- Dataset records
Content starts
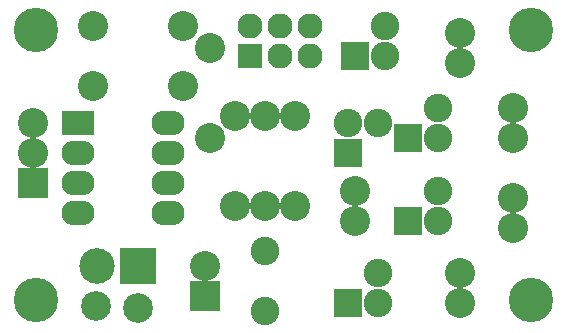
<source format=gbs>
G04 #@! TF.FileFunction,Soldermask,Bot*
%FSLAX46Y46*%
G04 Gerber Fmt 4.6, Leading zero omitted, Abs format (unit mm)*
G04 Created by KiCad (PCBNEW (2015-07-09 BZR 5913, Git 33e1797)-product) date 29/10/2015 17:07:08*
%MOMM*%
G01*
G04 APERTURE LIST*
%ADD10C,0.150000*%
%ADD11R,2.540000X2.540000*%
%ADD12C,2.540000*%
%ADD13C,2.413000*%
%ADD14R,2.794000X2.082800*%
%ADD15O,2.794000X2.082800*%
%ADD16R,3.007360X3.007360*%
%ADD17C,3.007360*%
%ADD18C,2.506980*%
%ADD19R,2.108200X2.108200*%
%ADD20C,2.108200*%
%ADD21R,2.413000X2.413000*%
%ADD22C,3.758000*%
G04 APERTURE END LIST*
D10*
D11*
X56515000Y-82550000D03*
D12*
X56515000Y-80010000D03*
D13*
X61595000Y-83820000D03*
X61595000Y-78740000D03*
D12*
X78105000Y-62865000D03*
X78105000Y-60325000D03*
X82550000Y-69215000D03*
X82550000Y-66675000D03*
X82550000Y-76835000D03*
X82550000Y-74295000D03*
X78105000Y-83185000D03*
X78105000Y-80645000D03*
X69215000Y-76200000D03*
X69215000Y-73660000D03*
D14*
X45720000Y-67945000D03*
D15*
X45720000Y-70485000D03*
X45720000Y-73025000D03*
X45720000Y-75565000D03*
X53340000Y-75565000D03*
X53340000Y-73025000D03*
X53340000Y-70485000D03*
X53340000Y-67945000D03*
D16*
X50800000Y-80010000D03*
D17*
X47371000Y-80010000D03*
D18*
X50800000Y-83566000D03*
X47244000Y-83439000D03*
D19*
X60325000Y-62230000D03*
D20*
X60325000Y-59690000D03*
X62865000Y-62230000D03*
X62865000Y-59690000D03*
X65405000Y-62230000D03*
X65405000Y-59690000D03*
D21*
X68580000Y-70485000D03*
D13*
X71120000Y-67945000D03*
X68580000Y-67945000D03*
D21*
X69215000Y-62230000D03*
D13*
X71755000Y-62230000D03*
X71755000Y-59690000D03*
D21*
X73660000Y-69215000D03*
D13*
X76200000Y-69215000D03*
X76200000Y-66675000D03*
D21*
X73660000Y-76200000D03*
D13*
X76200000Y-76200000D03*
X76200000Y-73660000D03*
D21*
X68580000Y-83185000D03*
D13*
X71120000Y-83185000D03*
X71120000Y-80645000D03*
D12*
X59055000Y-67310000D03*
X59055000Y-74930000D03*
X61595000Y-74930000D03*
X61595000Y-67310000D03*
X56896000Y-69215000D03*
X56896000Y-61595000D03*
X64135000Y-67310000D03*
X64135000Y-74930000D03*
X54610000Y-59690000D03*
X54610000Y-64770000D03*
X46990000Y-59690000D03*
X46990000Y-64770000D03*
D11*
X41910000Y-73025000D03*
D12*
X41910000Y-70485000D03*
X41910000Y-67945000D03*
D22*
X42164000Y-60071000D03*
X84074000Y-60071000D03*
X42164000Y-82931000D03*
X84074000Y-82931000D03*
M02*

</source>
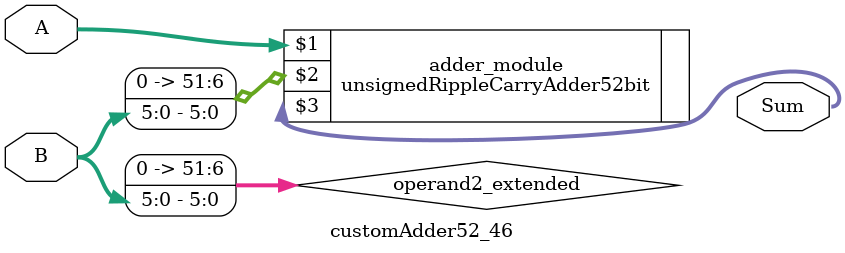
<source format=v>
module customAdder52_46(
                        input [51 : 0] A,
                        input [5 : 0] B,
                        
                        output [52 : 0] Sum
                );

        wire [51 : 0] operand2_extended;
        
        assign operand2_extended =  {46'b0, B};
        
        unsignedRippleCarryAdder52bit adder_module(
            A,
            operand2_extended,
            Sum
        );
        
        endmodule
        
</source>
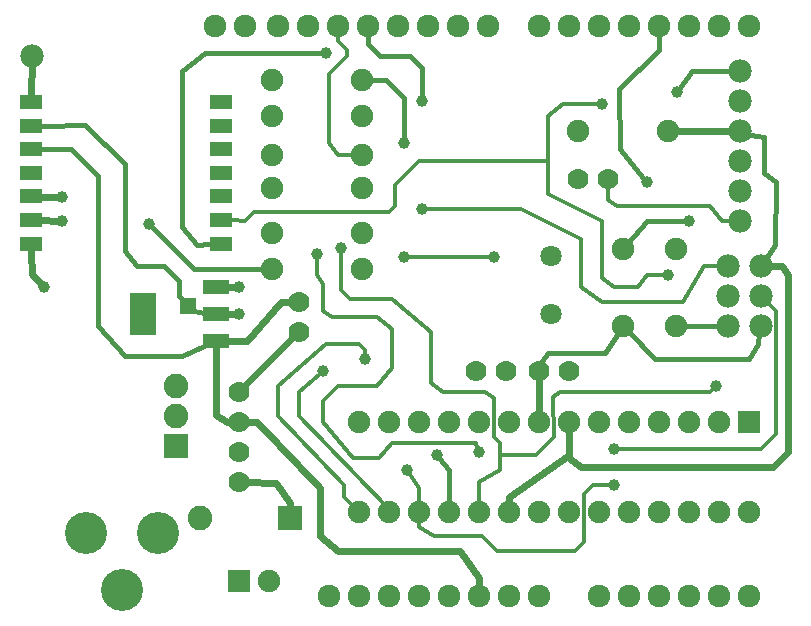
<source format=gtl>
G04 MADE WITH FRITZING*
G04 WWW.FRITZING.ORG*
G04 DOUBLE SIDED*
G04 HOLES PLATED*
G04 CONTOUR ON CENTER OF CONTOUR VECTOR*
%ASAXBY*%
%FSLAX23Y23*%
%MOIN*%
%OFA0B0*%
%SFA1.0B1.0*%
%ADD10C,0.039370*%
%ADD11C,0.075000*%
%ADD12C,0.070925*%
%ADD13C,0.070866*%
%ADD14C,0.070000*%
%ADD15C,0.078000*%
%ADD16C,0.082000*%
%ADD17C,0.140000*%
%ADD18C,0.075833*%
%ADD19R,0.088000X0.048000*%
%ADD20R,0.086600X0.141700*%
%ADD21R,0.081690X0.131309*%
%ADD22R,0.055556X0.055556*%
%ADD23R,0.075000X0.075000*%
%ADD24R,0.075569X0.049806*%
%ADD25R,0.075569X0.049847*%
%ADD26R,0.082000X0.082000*%
%ADD27C,0.024000*%
%ADD28C,0.016000*%
%ADD29C,0.012000*%
%LNCOPPER1*%
G90*
G70*
G54D10*
X805Y1031D03*
X805Y1122D03*
G54D11*
X2505Y671D03*
X2505Y371D03*
X2405Y671D03*
X2405Y371D03*
X2305Y671D03*
X2305Y371D03*
X2205Y671D03*
X2205Y371D03*
X2105Y671D03*
X2105Y371D03*
X2005Y671D03*
X2005Y371D03*
X1905Y671D03*
X1905Y371D03*
X1805Y671D03*
X1805Y371D03*
X1705Y671D03*
X1705Y371D03*
X1605Y671D03*
X1605Y371D03*
X1505Y671D03*
X1505Y371D03*
X1405Y671D03*
X1405Y371D03*
X1305Y671D03*
X1305Y371D03*
X1205Y671D03*
X1205Y371D03*
G54D10*
X2015Y1731D03*
G54D11*
X2263Y1247D03*
X2263Y991D03*
X2085Y1247D03*
X2085Y991D03*
G54D12*
X1845Y1224D03*
G54D13*
X1845Y1031D03*
G54D11*
X2235Y1641D03*
X1935Y1641D03*
G54D14*
X1805Y841D03*
X1906Y841D03*
X1595Y841D03*
X1696Y841D03*
X2035Y1481D03*
X1935Y1481D03*
G54D15*
X2475Y1841D03*
X2475Y1741D03*
X2475Y1641D03*
X2475Y1541D03*
X2475Y1441D03*
X2475Y1341D03*
G54D16*
X595Y591D03*
X595Y691D03*
X595Y791D03*
G54D17*
X535Y301D03*
X295Y301D03*
X415Y111D03*
G54D16*
X975Y351D03*
X677Y351D03*
G54D11*
X805Y141D03*
X905Y141D03*
G54D14*
X805Y671D03*
X805Y771D03*
X1005Y1071D03*
X1005Y971D03*
G54D15*
X2435Y991D03*
X2435Y1091D03*
X2435Y1191D03*
X2545Y991D03*
X2545Y1091D03*
X2545Y1191D03*
X115Y1891D03*
G54D14*
X805Y471D03*
X805Y571D03*
G54D11*
X1215Y1811D03*
X915Y1811D03*
X915Y1691D03*
X1215Y1691D03*
X1215Y1561D03*
X915Y1561D03*
X915Y1181D03*
X1215Y1181D03*
X1215Y1451D03*
X915Y1451D03*
X915Y1301D03*
X1215Y1301D03*
G54D10*
X155Y1121D03*
X505Y1331D03*
X215Y1341D03*
X215Y1421D03*
X2165Y1471D03*
X2235Y1161D03*
X2305Y1341D03*
X2265Y1771D03*
X1225Y881D03*
X1095Y1901D03*
X1085Y841D03*
X1415Y1381D03*
X1465Y561D03*
X1605Y571D03*
X1065Y1231D03*
X1415Y1741D03*
X2395Y791D03*
X2055Y461D03*
X2055Y581D03*
X1355Y1601D03*
X1355Y1221D03*
X1145Y1251D03*
X1365Y511D03*
X1655Y1221D03*
G54D18*
X728Y1991D03*
X828Y1991D03*
X935Y1991D03*
X1035Y1991D03*
X1135Y1991D03*
X1235Y1991D03*
X1335Y1991D03*
X1435Y1991D03*
X1535Y1991D03*
X1635Y1991D03*
X1805Y1991D03*
X1905Y1991D03*
X2005Y1991D03*
X2105Y1991D03*
X2205Y1991D03*
X2305Y1991D03*
X2405Y1991D03*
X2505Y1991D03*
X1105Y91D03*
X1205Y91D03*
X1305Y91D03*
X1405Y91D03*
X1505Y91D03*
X1605Y91D03*
X1705Y91D03*
X1805Y91D03*
X2005Y91D03*
X2105Y91D03*
X2205Y91D03*
X2305Y91D03*
X2405Y91D03*
X2505Y91D03*
G54D19*
X730Y940D03*
X730Y1031D03*
X730Y1122D03*
G54D20*
X486Y1031D03*
G54D21*
X485Y1031D03*
X485Y1031D03*
X485Y1031D03*
G54D22*
X636Y1059D03*
X636Y1059D03*
X636Y1059D03*
X636Y1059D03*
X636Y1059D03*
X636Y1059D03*
G54D23*
X2505Y671D03*
G54D24*
X112Y1265D03*
G54D25*
X112Y1344D03*
G54D24*
X112Y1423D03*
X112Y1501D03*
X112Y1580D03*
X112Y1659D03*
X112Y1737D03*
X745Y1737D03*
X745Y1659D03*
X745Y1580D03*
X745Y1501D03*
X745Y1423D03*
G54D25*
X745Y1344D03*
G54D24*
X745Y1265D03*
G54D26*
X595Y591D03*
X976Y351D03*
G54D23*
X805Y141D03*
G54D27*
X765Y671D02*
X779Y671D01*
D02*
X730Y696D02*
X765Y671D01*
D02*
X730Y922D02*
X730Y696D01*
D02*
X768Y1031D02*
X786Y1031D01*
G54D28*
D02*
X245Y1580D02*
X336Y1491D01*
D02*
X336Y1491D02*
X336Y991D01*
D02*
X336Y991D02*
X425Y891D01*
D02*
X425Y891D02*
X616Y891D01*
D02*
X466Y1191D02*
X425Y1241D01*
D02*
X555Y1191D02*
X466Y1191D01*
D02*
X605Y1140D02*
X555Y1191D01*
D02*
X605Y1091D02*
X605Y1140D01*
D02*
X152Y1580D02*
X245Y1580D01*
D02*
X616Y891D02*
X691Y924D01*
D02*
X656Y1040D02*
X605Y1091D01*
D02*
X425Y1241D02*
X425Y1532D01*
D02*
X425Y1532D02*
X294Y1660D01*
D02*
X294Y1660D02*
X152Y1659D01*
D02*
X691Y1036D02*
X656Y1040D01*
G54D27*
D02*
X786Y1122D02*
X768Y1122D01*
D02*
X987Y953D02*
X824Y790D01*
D02*
X945Y1071D02*
X979Y1071D01*
D02*
X834Y940D02*
X945Y1071D01*
D02*
X768Y940D02*
X834Y940D01*
D02*
X976Y401D02*
X976Y383D01*
D02*
X931Y469D02*
X976Y401D01*
D02*
X831Y471D02*
X931Y469D01*
D02*
X1905Y560D02*
X1905Y643D01*
D02*
X1705Y422D02*
X1905Y560D01*
D02*
X1705Y400D02*
X1705Y422D01*
D02*
X1136Y241D02*
X1544Y241D01*
D02*
X1544Y241D02*
X1605Y152D01*
D02*
X1605Y152D02*
X1605Y119D01*
D02*
X1076Y292D02*
X1136Y241D01*
D02*
X1076Y451D02*
X1076Y292D01*
D02*
X866Y672D02*
X1076Y451D01*
D02*
X831Y671D02*
X866Y672D01*
G54D28*
D02*
X2411Y991D02*
X2286Y991D01*
D02*
X2536Y932D02*
X2541Y967D01*
D02*
X2505Y882D02*
X2536Y932D01*
D02*
X2194Y882D02*
X2505Y882D01*
D02*
X2102Y975D02*
X2194Y882D01*
D02*
X1835Y901D02*
X1805Y860D01*
D02*
X2025Y902D02*
X1835Y901D01*
D02*
X1805Y860D02*
X1805Y862D01*
D02*
X2072Y972D02*
X2025Y902D01*
G54D27*
D02*
X116Y1166D02*
X113Y1239D01*
D02*
X143Y1136D02*
X116Y1166D01*
D02*
X117Y1861D02*
X116Y1871D01*
D02*
X116Y1871D02*
X113Y1764D01*
D02*
X196Y1342D02*
X152Y1343D01*
D02*
X196Y1421D02*
X152Y1422D01*
G54D29*
D02*
X1136Y1562D02*
X1105Y1602D01*
D02*
X1105Y1602D02*
X1105Y1831D01*
D02*
X1105Y1831D02*
X1165Y1891D01*
D02*
X1135Y1942D02*
X1135Y1969D01*
D02*
X1192Y1562D02*
X1136Y1562D01*
D02*
X2036Y1411D02*
X2036Y1461D01*
D02*
X2065Y1391D02*
X2036Y1411D01*
D02*
X2376Y1391D02*
X2065Y1391D01*
D02*
X2451Y1341D02*
X2415Y1342D01*
G54D27*
D02*
X2445Y1641D02*
X2264Y1641D01*
G54D28*
D02*
X2076Y1580D02*
X2074Y1780D01*
D02*
X2074Y1780D02*
X2205Y1912D01*
D02*
X2205Y1912D02*
X2205Y1969D01*
D02*
X2157Y1482D02*
X2076Y1580D01*
D02*
X2489Y1632D02*
X2556Y1620D01*
D02*
X2596Y1471D02*
X2594Y1260D01*
D02*
X2556Y1500D02*
X2596Y1471D01*
D02*
X2594Y1260D02*
X2560Y1211D01*
D02*
X2556Y1620D02*
X2556Y1500D01*
D02*
X2496Y1628D02*
X2489Y1632D01*
D02*
X2165Y1340D02*
X2100Y1265D01*
D02*
X2292Y1341D02*
X2165Y1340D01*
D02*
X2273Y1782D02*
X2315Y1842D01*
D02*
X2315Y1842D02*
X2451Y1841D01*
G54D29*
D02*
X2166Y1161D02*
X2222Y1161D01*
D02*
X1835Y1540D02*
X1835Y1540D01*
D02*
X1835Y1540D02*
X1835Y1431D01*
D02*
X1835Y1431D02*
X2016Y1342D01*
D02*
X2016Y1342D02*
X2016Y1151D01*
D02*
X2016Y1151D02*
X2055Y1122D01*
D02*
X2135Y1122D02*
X2166Y1161D01*
D02*
X2055Y1122D02*
X2135Y1122D01*
D02*
X1835Y1692D02*
X1835Y1540D01*
D02*
X2002Y1731D02*
X1885Y1731D01*
D02*
X1885Y1731D02*
X1835Y1692D01*
D02*
X936Y791D02*
X936Y691D01*
D02*
X1156Y420D02*
X1189Y387D01*
D02*
X1096Y931D02*
X936Y791D01*
D02*
X936Y691D02*
X1156Y462D01*
D02*
X1156Y462D02*
X1156Y420D01*
D02*
X1205Y931D02*
X1096Y931D01*
D02*
X1225Y895D02*
X1225Y911D01*
D02*
X1165Y1912D02*
X1135Y1942D01*
G54D28*
D02*
X694Y1902D02*
X616Y1841D01*
D02*
X616Y1321D02*
X666Y1260D01*
D02*
X666Y1260D02*
X706Y1263D01*
D02*
X616Y1841D02*
X616Y1321D01*
D02*
X1082Y1901D02*
X694Y1902D01*
G54D29*
D02*
X1005Y771D02*
X1005Y691D01*
D02*
X1295Y391D02*
X1294Y392D01*
D02*
X1005Y691D02*
X1295Y391D01*
D02*
X1075Y832D02*
X1005Y771D01*
G54D28*
D02*
X1505Y511D02*
X1505Y394D01*
D02*
X1474Y551D02*
X1505Y511D01*
G54D29*
D02*
X1165Y1891D02*
X1165Y1912D01*
D02*
X1265Y791D02*
X1135Y792D01*
D02*
X1135Y792D02*
X1085Y742D01*
D02*
X1595Y601D02*
X1601Y584D01*
D02*
X1376Y601D02*
X1595Y601D01*
D02*
X1315Y601D02*
X1376Y601D01*
D02*
X1274Y551D02*
X1315Y601D01*
D02*
X1185Y551D02*
X1274Y551D01*
D02*
X1085Y672D02*
X1185Y551D01*
D02*
X1085Y742D02*
X1085Y672D01*
D02*
X1315Y850D02*
X1265Y791D01*
D02*
X1315Y982D02*
X1315Y850D01*
D02*
X1265Y1021D02*
X1315Y982D01*
D02*
X1085Y1042D02*
X1115Y1021D01*
D02*
X1115Y1021D02*
X1265Y1021D01*
D02*
X1085Y1130D02*
X1085Y1042D01*
D02*
X1065Y1218D02*
X1065Y1162D01*
D02*
X1065Y1162D02*
X1085Y1130D01*
G54D27*
D02*
X1945Y522D02*
X1906Y551D01*
D02*
X1906Y551D02*
X1906Y643D01*
D02*
X2585Y522D02*
X1945Y522D01*
D02*
X2636Y1161D02*
X2635Y572D01*
D02*
X2635Y572D02*
X2585Y522D01*
D02*
X2615Y1190D02*
X2636Y1161D01*
D02*
X2575Y1191D02*
X2615Y1190D01*
G54D28*
D02*
X1376Y1891D02*
X1276Y1891D01*
D02*
X1276Y1891D02*
X1235Y1932D01*
D02*
X1415Y1851D02*
X1376Y1891D01*
D02*
X1235Y1932D02*
X1235Y1969D01*
D02*
X1415Y1755D02*
X1415Y1851D01*
G54D29*
D02*
X1946Y1281D02*
X1946Y1122D01*
D02*
X1946Y1122D02*
X2016Y1071D01*
D02*
X2016Y1071D02*
X2285Y1071D01*
D02*
X2285Y1071D02*
X2355Y1192D01*
D02*
X2355Y1192D02*
X2411Y1191D01*
D02*
X1745Y1381D02*
X1946Y1281D01*
D02*
X1429Y1381D02*
X1745Y1381D01*
D02*
X1835Y1540D02*
X1406Y1540D01*
D02*
X1406Y1540D02*
X1325Y1461D01*
D02*
X1325Y1461D02*
X1325Y1391D01*
D02*
X1325Y1391D02*
X1306Y1371D01*
D02*
X1306Y1371D02*
X1086Y1371D01*
D02*
X1086Y1371D02*
X856Y1371D01*
D02*
X856Y1371D02*
X825Y1342D01*
D02*
X825Y1342D02*
X785Y1343D01*
G54D27*
D02*
X1805Y815D02*
X1805Y700D01*
G54D29*
D02*
X1985Y462D02*
X1955Y431D01*
D02*
X1955Y431D02*
X1955Y271D01*
D02*
X1955Y271D02*
X1925Y240D01*
D02*
X1925Y240D02*
X1665Y242D01*
D02*
X1665Y242D02*
X1615Y292D01*
D02*
X1615Y292D02*
X1456Y292D01*
D02*
X1456Y292D02*
X1406Y321D01*
D02*
X1406Y321D02*
X1406Y348D01*
D02*
X2042Y461D02*
X1985Y462D01*
D02*
X2546Y581D02*
X2596Y632D01*
D02*
X2596Y632D02*
X2596Y850D01*
D02*
X2596Y850D02*
X2596Y1042D01*
D02*
X2596Y1042D02*
X2563Y1074D01*
D02*
X2069Y581D02*
X2546Y581D01*
G54D28*
D02*
X1356Y1751D02*
X1296Y1811D01*
D02*
X1296Y1811D02*
X1238Y1811D01*
D02*
X1355Y1615D02*
X1356Y1751D01*
G54D29*
D02*
X1145Y1111D02*
X1145Y1238D01*
D02*
X1676Y562D02*
X1676Y512D01*
D02*
X1626Y771D02*
X1655Y751D01*
D02*
X1485Y771D02*
X1626Y771D01*
D02*
X1446Y801D02*
X1485Y771D01*
D02*
X1446Y971D02*
X1446Y801D01*
D02*
X1315Y1081D02*
X1446Y971D01*
D02*
X1655Y751D02*
X1655Y708D01*
D02*
X1676Y601D02*
X1676Y562D01*
D02*
X1655Y621D02*
X1676Y601D01*
D02*
X1655Y708D02*
X1655Y621D01*
D02*
X1676Y512D02*
X1605Y471D01*
D02*
X1605Y471D02*
X1605Y394D01*
D02*
X1145Y1111D02*
X1176Y1080D01*
D02*
X2376Y771D02*
X2386Y782D01*
D02*
X1876Y771D02*
X2376Y771D01*
D02*
X1854Y753D02*
X1876Y771D01*
D02*
X1676Y562D02*
X1796Y562D01*
D02*
X1796Y562D02*
X1855Y621D01*
D02*
X1855Y621D02*
X1854Y753D01*
D02*
X1405Y451D02*
X1405Y394D01*
D02*
X1373Y500D02*
X1405Y451D01*
D02*
X1642Y1221D02*
X1369Y1221D01*
D02*
X2415Y1342D02*
X2376Y1391D01*
D02*
X1176Y1080D02*
X1315Y1081D01*
D02*
X1225Y911D02*
X1205Y931D01*
G54D27*
D02*
X2489Y1632D02*
X2500Y1625D01*
G54D28*
D02*
X655Y1182D02*
X892Y1181D01*
D02*
X515Y1322D02*
X655Y1182D01*
G04 End of Copper1*
M02*
</source>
Content ends
- What you need to do
Scan the data above and copy each line containing the word "LIST".

- Task answer
G04 APERTURE LIST*
G04 APERTURE END LIST*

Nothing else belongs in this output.